Organization: 3 to 4. I’m pretty organized, but I could improve. This means actually using my planner — create goals for the week and write things down. I don’t need to be 5 because I don’t need to be a project management guru about it.

Fiction output: 1 to 4. Heavy lift here. This is bum glue, and getting back into the habit. No five here because in my world a five output can only occur if I didn’t have to have a day job. Not that this couldn’t be a goal, but I’m where I am now. That goal can come with some future, updated strategy.

My health: 2 to 4. I’m still getting over the medical stuff, so I’m aiming for a solid four. That seems realistic right now. Lots to do with this one: lose weight, get good sleep, gain strength, do PT exercises, etc.

WIP status: 2 to 5. Five is the completed state. If I use my time wisely and consistently I can get to five.

Contracting status: 2 to 5. This is getting enough contracting clients so that my income is consistent and livable. At a five, I’m even earning enough to save a little back. So this is a long-term goal, for sure.
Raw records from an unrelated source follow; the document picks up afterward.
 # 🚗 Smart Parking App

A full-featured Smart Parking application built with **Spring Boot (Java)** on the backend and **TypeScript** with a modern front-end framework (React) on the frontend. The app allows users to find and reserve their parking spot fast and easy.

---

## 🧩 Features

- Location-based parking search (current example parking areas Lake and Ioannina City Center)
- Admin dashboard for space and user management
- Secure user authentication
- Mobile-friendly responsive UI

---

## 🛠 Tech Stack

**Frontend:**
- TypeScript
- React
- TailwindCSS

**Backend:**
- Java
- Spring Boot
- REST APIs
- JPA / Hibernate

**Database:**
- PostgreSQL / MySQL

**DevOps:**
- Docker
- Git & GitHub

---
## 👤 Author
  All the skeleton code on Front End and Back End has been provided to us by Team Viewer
Infrastructure: 3 to 4. Get a new desk and optimize my office given its restrictions, and I’ll be good.

Technology: 4 to 5. This is the easy one. I’ve already got all the equipment: big screen monitor, good all-in-one printer, laptops (yes, a Mac AND a PC). I just need to think about ergonomics–ergo keypad, wireless mouse, etc. No big.

6. Roadmap

The sequence of tasks to perform over time. This is fairly high level. The timeline isn’t some set thing. Some aspects may take longer (like feeling like I’m a healthy four) than we’d expect. For me, this is a chunking exercise. I’m going to set the roadmap for 2020. Break down the above things into various tasks. Some things are short term and easy: buy a danged desk. That’s a next-week task.
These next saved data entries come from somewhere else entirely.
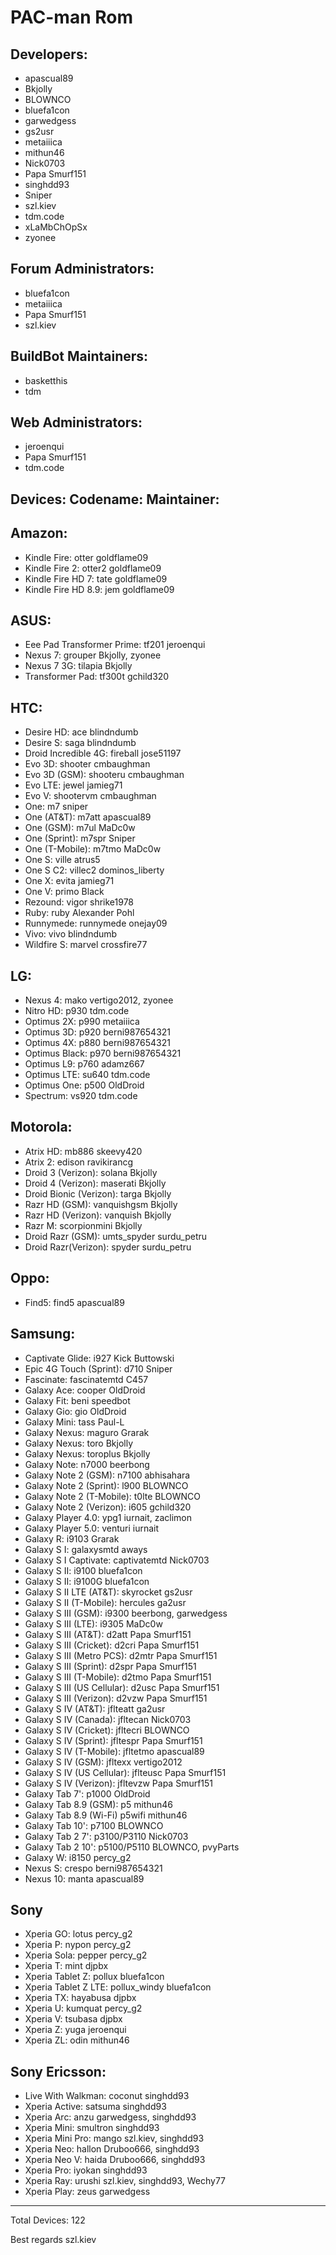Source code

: PAC-man Rom
===========


Developers:
-----------
* apascual89
* Bkjolly
* BLOWNCO
* bluefa1con
* garwedgess
* gs2usr
* metaiiica
* mithun46
* Nick0703
* Papa Smurf151
* singhdd93
* Sniper
* szl.kiev
* tdm.code
* xLaMbChOpSx
* zyonee

Forum Administrators:
---------------------
* bluefa1con
* metaiiica
* Papa Smurf151
* szl.kiev


BuildBot Maintainers:
---------------------
* basketthis
* tdm

Web Administrators:
---------------------
* jeroenqui
* Papa Smurf151
* tdm.code


Devices:                      Codename:        Maintainer:
---------------------------------------------------------------------

Amazon:
---------------------------------------------------------------------
* Kindle Fire:                 otter           goldflame09
* Kindle Fire 2:               otter2          goldflame09
* Kindle Fire HD 7:            tate            goldflame09
* Kindle Fire HD 8.9:          jem             goldflame09



ASUS:
---------------------------------------------------------------------
* Eee Pad Transformer Prime:   tf201           jeroenqui
* Nexus 7:                     grouper         Bkjolly, zyonee
* Nexus 7 3G:                  tilapia         Bkjolly
* Transformer Pad:             tf300t          gchild320



HTC:
---------------------------------------------------------------------
* Desire HD:                   ace             blindndumb
* Desire S:                    saga            blindndumb
* Droid Incredible 4G:         fireball        jose51197
* Evo 3D:                      shooter         cmbaughman
* Evo 3D (GSM):                shooteru        cmbaughman
* Evo LTE:                     jewel           jamieg71
* Evo V:                       shootervm       cmbaughman
* One:                         m7              sniper
* One (AT&T):                  m7att           apascual89
* One (GSM):                   m7ul            MaDc0w
* One (Sprint):                m7spr           Sniper
* One (T-Mobile):              m7tmo           MaDc0w
* One S:                       ville           atrus5
* One S C2:                    villec2         dominos_liberty
* One X:                       evita           jamieg71
* One V:                       primo           Black
* Rezound:                     vigor           shrike1978
* Ruby:                        ruby            Alexander Pohl
* Runnymede:                   runnymede       onejay09
* Vivo:                        vivo            blindndumb
* Wildfire S:                  marvel          crossfire77



 LG:
---------------------------------------------------------------------
* Nexus 4:                     mako            vertigo2012, zyonee
* Nitro HD:                    p930            tdm.code
* Optimus 2X:                  p990            metaiiica
* Optimus 3D:                  p920            berni987654321
* Optimus 4X:                  p880            berni987654321
* Optimus Black:               p970            berni987654321
* Optimus L9:                  p760            adamz667
* Optimus LTE:                 su640           tdm.code
* Optimus One:                 p500            OldDroid
* Spectrum:                    vs920           tdm.code



Motorola:
---------------------------------------------------------------------
* Atrix HD:                    mb886           skeevy420
* Atrix 2:                     edison          ravikirancg
* Droid 3 (Verizon):           solana          Bkjolly
* Droid 4 (Verizon):           maserati        Bkjolly
* Droid Bionic (Verizon):      targa           Bkjolly
* Razr HD (GSM):               vanquishgsm     Bkjolly
* Razr HD (Verizon):           vanquish        Bkjolly
* Razr M:                      scorpionmini    Bkjolly
* Droid Razr (GSM):            umts_spyder     surdu_petru
* Droid Razr(Verizon):         spyder          surdu_petru



Oppo:
---------------------------------------------------------------------
* Find5:                       find5           apascual89



Samsung:
---------------------------------------------------------------------
* Captivate Glide:             i927            Kick Buttowski
* Epic 4G Touch (Sprint):      d710            Sniper
* Fascinate:                   fascinatemtd    C457
* Galaxy Ace:                  cooper          OldDroid
* Galaxy Fit:                  beni            speedbot
* Galaxy Gio:                  gio             OldDroid
* Galaxy Mini:                 tass            Paul-L
* Galaxy Nexus:                maguro          Grarak
* Galaxy Nexus:                toro            Bkjolly
* Galaxy Nexus:                toroplus        Bkjolly
* Galaxy Note:                 n7000           beerbong
* Galaxy Note 2 (GSM):         n7100           abhisahara
* Galaxy Note 2 (Sprint):      l900            BLOWNCO
* Galaxy Note 2 (T-Mobile):    t0lte           BLOWNCO
* Galaxy Note 2 (Verizon):     i605            gchild320
* Galaxy Player 4.0:           ypg1            iurnait, zaclimon
* Galaxy Player 5.0:           venturi         iurnait
* Galaxy R:                    i9103           Grarak
* Galaxy S I:                  galaxysmtd      aways
* Galaxy S I Captivate:        captivatemtd    Nick0703
* Galaxy S II:                 i9100           bluefa1con
* Galaxy S II:                 i9100G          bluefa1con
* Galaxy S II LTE (AT&T):      skyrocket       gs2usr
* Galaxy S II (T-Mobile):      hercules        ga2usr
* Galaxy S III (GSM):          i9300           beerbong, garwedgess
* Galaxy S III (LTE):          i9305           MaDc0w
* Galaxy S III (AT&T):         d2att           Papa Smurf151
* Galaxy S III (Cricket):      d2cri           Papa Smurf151
* Galaxy S III (Metro PCS):    d2mtr           Papa Smurf151
* Galaxy S III (Sprint):       d2spr           Papa Smurf151
* Galaxy S III (T-Mobile):     d2tmo           Papa Smurf151
* Galaxy S III (US Cellular):  d2usc           Papa Smurf151
* Galaxy S III (Verizon):      d2vzw           Papa Smurf151
* Galaxy S IV (AT&T):          jflteatt        ga2usr
* Galaxy S IV (Canada):        jfltecan        Nick0703
* Galaxy S IV (Cricket):       jfltecri        BLOWNCO
* Galaxy S IV (Sprint):        jfltespr        Papa Smurf151
* Galaxy S IV (T-Mobile):      jfltetmo        apascual89
* Galaxy S IV (GSM):           jfltexx         vertigo2012
* Galaxy S IV (US Cellular):   jflteusc        Papa Smurf151
* Galaxy S IV (Verizon):       jfltevzw        Papa Smurf151
* Galaxy Tab 7':               p1000           OldDroid
* Galaxy Tab 8.9 (GSM):        p5              mithun46
* Galaxy Tab 8.9 (Wi-Fi)       p5wifi          mithun46
* Galaxy Tab 10':              p7100           BLOWNCO
* Galaxy Tab 2 7':             p3100/P3110     Nick0703
* Galaxy Tab 2 10':            p5100/P5110     BLOWNCO, pvyParts
* Galaxy W:                    i8150           percy_g2
* Nexus S:                     crespo          berni987654321
* Nexus 10:                    manta           apascual89



Sony
---------------------------------------------------------------------
* Xperia GO:                   lotus           percy_g2
* Xperia P:                    nypon           percy_g2
* Xperia Sola:                 pepper          percy_g2
* Xperia T:                    mint            djpbx
* Xperia Tablet Z:             pollux          bluefa1con
* Xperia Tablet Z LTE:         pollux_windy    bluefa1con
* Xperia TX:                   hayabusa        djpbx
* Xperia U:                    kumquat         percy_g2
* Xperia V:                    tsubasa         djpbx
* Xperia Z:                    yuga            jeroenqui
* Xperia ZL:                   odin            mithun46



Sony Ericsson:
---------------------------------------------------------------------
* Live With Walkman:           coconut         singhdd93
* Xperia Active:               satsuma         singhdd93
* Xperia Arc:                  anzu            garwedgess, singhdd93
* Xperia Mini:                 smultron        singhdd93
* Xperia Mini Pro:             mango           szl.kiev, singhdd93
* Xperia Neo:                  hallon          Druboo666, singhdd93
* Xperia Neo V:                haida           Druboo666, singhdd93
* Xperia Pro:                  iyokan          singhdd93
* Xperia Ray:                  urushi          szl.kiev, singhdd93, Wechy77
* Xperia Play:                 zeus            garwedgess


---------------------------------------------------------------------
Total Devices: 122

Best regards
     szl.kiev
Some things will require further breakdown. Like what do I mean by “livable”? So then there needs to be a budgeting exercise too, which will include trimming the fat.

The WIP status is another thing altogether. Since I’m not trying to kill myself, I’ve decided that I’ll aim for WIP being completed by the end of the year. But, what do I mean by “completed”? Let’s imagine completed is first draft, revisions until I’m ready for beta readers, beta readers, then more revision, and then my final detailed self-editing process. You can imagine — working backwards, come up with a schedule.

7. Execution Plan

The nitty gritty. This is the kind of thing were you break down the roadmap into even more granular chunks, maybe on a monthly or weekly schedule. So for WIP status, let’s say March’s tasks will be: print out manuscript, read what I have so far, brainstorm the plot line that I already know is a problem, re-write that plot line up to where I am in the first draft overall, get an early trusted reader to give me story development feedback.

This is where I’m at. Writing up this blog post as a thought experiment has proven quite inspirational! Wish me luck!